Collected data

↓

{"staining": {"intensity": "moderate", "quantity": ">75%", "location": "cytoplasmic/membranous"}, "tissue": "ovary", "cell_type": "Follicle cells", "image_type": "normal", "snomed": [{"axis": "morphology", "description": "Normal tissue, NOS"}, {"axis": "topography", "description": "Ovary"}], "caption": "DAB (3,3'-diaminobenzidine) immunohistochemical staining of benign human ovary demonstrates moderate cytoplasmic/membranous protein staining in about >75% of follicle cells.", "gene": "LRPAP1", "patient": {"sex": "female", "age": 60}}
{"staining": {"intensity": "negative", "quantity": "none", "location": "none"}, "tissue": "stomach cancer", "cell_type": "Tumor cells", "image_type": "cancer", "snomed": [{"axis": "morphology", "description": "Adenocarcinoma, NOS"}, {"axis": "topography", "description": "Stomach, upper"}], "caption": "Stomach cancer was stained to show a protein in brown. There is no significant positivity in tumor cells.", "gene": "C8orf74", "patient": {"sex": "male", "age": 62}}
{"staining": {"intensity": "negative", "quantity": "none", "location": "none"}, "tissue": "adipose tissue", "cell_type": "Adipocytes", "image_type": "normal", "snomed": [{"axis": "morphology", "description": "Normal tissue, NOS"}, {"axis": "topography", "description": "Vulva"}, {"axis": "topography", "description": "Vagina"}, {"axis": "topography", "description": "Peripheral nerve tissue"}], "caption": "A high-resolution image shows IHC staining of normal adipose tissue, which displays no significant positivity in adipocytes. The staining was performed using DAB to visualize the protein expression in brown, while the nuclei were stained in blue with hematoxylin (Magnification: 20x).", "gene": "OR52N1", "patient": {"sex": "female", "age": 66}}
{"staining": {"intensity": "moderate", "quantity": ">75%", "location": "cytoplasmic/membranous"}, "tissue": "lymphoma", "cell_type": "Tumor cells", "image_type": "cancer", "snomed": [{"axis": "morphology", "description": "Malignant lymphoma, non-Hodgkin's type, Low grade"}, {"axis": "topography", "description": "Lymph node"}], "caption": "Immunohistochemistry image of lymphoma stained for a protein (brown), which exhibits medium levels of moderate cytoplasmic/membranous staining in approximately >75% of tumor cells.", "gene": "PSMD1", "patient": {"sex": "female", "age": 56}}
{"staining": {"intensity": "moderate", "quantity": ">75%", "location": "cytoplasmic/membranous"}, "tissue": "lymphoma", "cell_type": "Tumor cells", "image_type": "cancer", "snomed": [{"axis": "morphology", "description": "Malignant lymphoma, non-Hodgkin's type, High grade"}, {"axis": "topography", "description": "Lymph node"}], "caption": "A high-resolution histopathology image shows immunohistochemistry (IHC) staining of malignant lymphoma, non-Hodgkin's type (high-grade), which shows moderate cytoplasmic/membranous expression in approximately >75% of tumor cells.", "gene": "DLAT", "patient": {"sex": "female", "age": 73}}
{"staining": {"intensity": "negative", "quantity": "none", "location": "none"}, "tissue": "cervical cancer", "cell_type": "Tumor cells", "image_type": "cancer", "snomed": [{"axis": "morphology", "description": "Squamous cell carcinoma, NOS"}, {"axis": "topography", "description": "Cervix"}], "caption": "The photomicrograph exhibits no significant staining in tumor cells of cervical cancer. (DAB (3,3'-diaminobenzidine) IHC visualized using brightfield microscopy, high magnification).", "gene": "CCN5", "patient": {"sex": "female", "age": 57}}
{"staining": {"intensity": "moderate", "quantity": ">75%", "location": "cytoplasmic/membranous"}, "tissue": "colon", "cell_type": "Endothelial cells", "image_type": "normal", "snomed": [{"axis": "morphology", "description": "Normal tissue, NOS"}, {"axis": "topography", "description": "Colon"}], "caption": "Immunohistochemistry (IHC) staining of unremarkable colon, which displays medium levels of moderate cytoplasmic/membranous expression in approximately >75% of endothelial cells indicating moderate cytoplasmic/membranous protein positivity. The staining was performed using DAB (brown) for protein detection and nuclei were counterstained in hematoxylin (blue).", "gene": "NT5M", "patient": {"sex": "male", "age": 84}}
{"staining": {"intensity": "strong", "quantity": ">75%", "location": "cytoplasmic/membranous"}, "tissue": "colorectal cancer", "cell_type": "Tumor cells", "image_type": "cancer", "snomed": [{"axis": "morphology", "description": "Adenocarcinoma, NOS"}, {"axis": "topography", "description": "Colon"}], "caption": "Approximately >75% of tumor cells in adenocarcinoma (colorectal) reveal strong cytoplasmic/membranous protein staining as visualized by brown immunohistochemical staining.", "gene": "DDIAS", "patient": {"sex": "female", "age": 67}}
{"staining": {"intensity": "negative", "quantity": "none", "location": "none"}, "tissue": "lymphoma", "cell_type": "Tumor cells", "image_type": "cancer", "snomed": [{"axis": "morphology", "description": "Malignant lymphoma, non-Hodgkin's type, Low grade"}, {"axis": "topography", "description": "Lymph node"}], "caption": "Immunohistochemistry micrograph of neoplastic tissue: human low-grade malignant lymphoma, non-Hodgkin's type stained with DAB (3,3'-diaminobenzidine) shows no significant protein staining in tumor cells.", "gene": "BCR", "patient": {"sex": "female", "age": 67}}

↑

= Your task =
Write the opening line of the data above and every line after it, exactly, stopping once you have written the line with "cancer was stained".

= Answer area =
{"staining": {"intensity": "moderate", "quantity": ">75%", "location": "cytoplasmic/membranous"}, "tissue": "ovary", "cell_type": "Follicle cells", "image_type": "normal", "snomed": [{"axis": "morphology", "description": "Normal tissue, NOS"}, {"axis": "topography", "description": "Ovary"}], "caption": "DAB (3,3'-diaminobenzidine) immunohistochemical staining of benign human ovary demonstrates moderate cytoplasmic/membranous protein staining in about >75% of follicle cells.", "gene": "LRPAP1", "patient": {"sex": "female", "age": 60}}
{"staining": {"intensity": "negative", "quantity": "none", "location": "none"}, "tissue": "stomach cancer", "cell_type": "Tumor cells", "image_type": "cancer", "snomed": [{"axis": "morphology", "description": "Adenocarcinoma, NOS"}, {"axis": "topography", "description": "Stomach, upper"}], "caption": "Stomach cancer was stained to show a protein in brown. There is no significant positivity in tumor cells.", "gene": "C8orf74", "patient": {"sex": "male", "age": 62}}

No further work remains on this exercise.